Chief executive Hunter Harrison told analysts Thursday that a planned container terminal at the Pacific port will give CN a competitive advantage over other railways and Prince Rupert an edge over other West Coast ports serving Asian markets.
A spokesman for the Prince Rupert Port Authority said the port is expected to announce within 60 days a partner to build a container terminal, able to handle large container ships carrying consumer goods from China and other countries.
Port authority spokesman Shaun Stevenson said the B.C. provincial government has also committed $17 million to the terminal project.
Harrison said CN’s investment at Prince Rupert is partly dependent on getting federal approval for its $1-billion takeover of B.C. Rail, announced last November but still under review by the Competition Bureau.
If the controversial B.C. Rail deal goes through, CN is already committed to spend $15 million to modify its line between Prince Rupert and its mainline track west of Edmonton, to make it possible to carry two stacked containers on each railcar, as the mainline network already can.
“There’s a huge opportunity in Prince Rupert,” Harrison said in a presentation to analysts.
Prince Rupert says it is the deepest natural harbour in North America, and is located 30 hours’ sailing time closer to Asia than other west coast ports
CN, with the only rail link, says it could shuttle the containers to the continental hub at Chicago 1.5 days faster than from any other port.
Inter-modal traffic, the shipping of standard-sized steel containers that also go on ships and trucks, accounts for 19 per cent of CN revenues.
Harrison said that while the inter-modal business is growing, it has to improve margins to achieve the profits of its other divisions. “Inter-modal has grown in the double digits but it has clearly not had the return to invest in the franchise.”
He said the company intends to increase its freight rates by about two to three per cent a year, given that its service has improved with faster and more reliable trains. In recent years the rate increases have been one to two per cent.
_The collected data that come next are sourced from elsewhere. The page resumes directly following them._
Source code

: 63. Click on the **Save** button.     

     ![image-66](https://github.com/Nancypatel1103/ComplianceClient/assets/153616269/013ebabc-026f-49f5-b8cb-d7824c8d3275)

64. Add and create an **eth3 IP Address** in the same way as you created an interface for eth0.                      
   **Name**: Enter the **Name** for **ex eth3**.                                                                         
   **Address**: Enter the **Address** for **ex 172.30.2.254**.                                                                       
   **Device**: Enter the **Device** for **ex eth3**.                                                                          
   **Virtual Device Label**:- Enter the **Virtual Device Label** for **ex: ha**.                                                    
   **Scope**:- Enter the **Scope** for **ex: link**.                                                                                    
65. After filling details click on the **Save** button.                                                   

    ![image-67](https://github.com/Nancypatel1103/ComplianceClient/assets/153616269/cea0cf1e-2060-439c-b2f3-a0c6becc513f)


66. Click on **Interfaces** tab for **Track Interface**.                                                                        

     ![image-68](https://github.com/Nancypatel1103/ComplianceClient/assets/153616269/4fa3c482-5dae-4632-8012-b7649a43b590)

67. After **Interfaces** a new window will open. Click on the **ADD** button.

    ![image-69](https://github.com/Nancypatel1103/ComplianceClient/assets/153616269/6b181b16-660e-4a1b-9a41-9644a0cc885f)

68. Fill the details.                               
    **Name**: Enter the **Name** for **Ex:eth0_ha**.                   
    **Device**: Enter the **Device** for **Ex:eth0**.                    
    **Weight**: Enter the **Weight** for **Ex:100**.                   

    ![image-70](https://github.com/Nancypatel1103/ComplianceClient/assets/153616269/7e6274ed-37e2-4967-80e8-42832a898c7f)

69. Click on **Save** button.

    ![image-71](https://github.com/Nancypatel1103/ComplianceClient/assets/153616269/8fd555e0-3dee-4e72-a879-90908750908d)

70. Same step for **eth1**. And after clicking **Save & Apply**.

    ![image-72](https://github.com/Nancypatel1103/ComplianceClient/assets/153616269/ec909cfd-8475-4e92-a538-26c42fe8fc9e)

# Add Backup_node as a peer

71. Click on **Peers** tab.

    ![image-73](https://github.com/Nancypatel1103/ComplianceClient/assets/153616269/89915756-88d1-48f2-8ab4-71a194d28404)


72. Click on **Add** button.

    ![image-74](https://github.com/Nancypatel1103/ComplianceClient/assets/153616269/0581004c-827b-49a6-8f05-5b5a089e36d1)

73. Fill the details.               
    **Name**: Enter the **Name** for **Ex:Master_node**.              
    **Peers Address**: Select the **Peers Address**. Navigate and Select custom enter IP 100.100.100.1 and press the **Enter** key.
“We can only sustain the price increases if we continue to provide the quality, to raise the service bar,” Harrison said at the Merrill Lynch-sponsored transportation conference.
Harrison also revealed Thursday that CN is in negotiation to move a trainyard located near an unnamed major urban centre, and to sell the real estate, valued at $340 million to $400 million.
He added that the railway plans to close “a major hump yard” in Canada, over the next five years.
CN recently divulged a five-year target to grow earnings and earnings per share by between eight and 12 per cent annually.
Harrison said Thursday CN has the capacity to achieve this growth without major increases to operating expenses.
CN shares (TSX:CNR) were up eight cents to $56.43 on the Toronto stock market Thursday.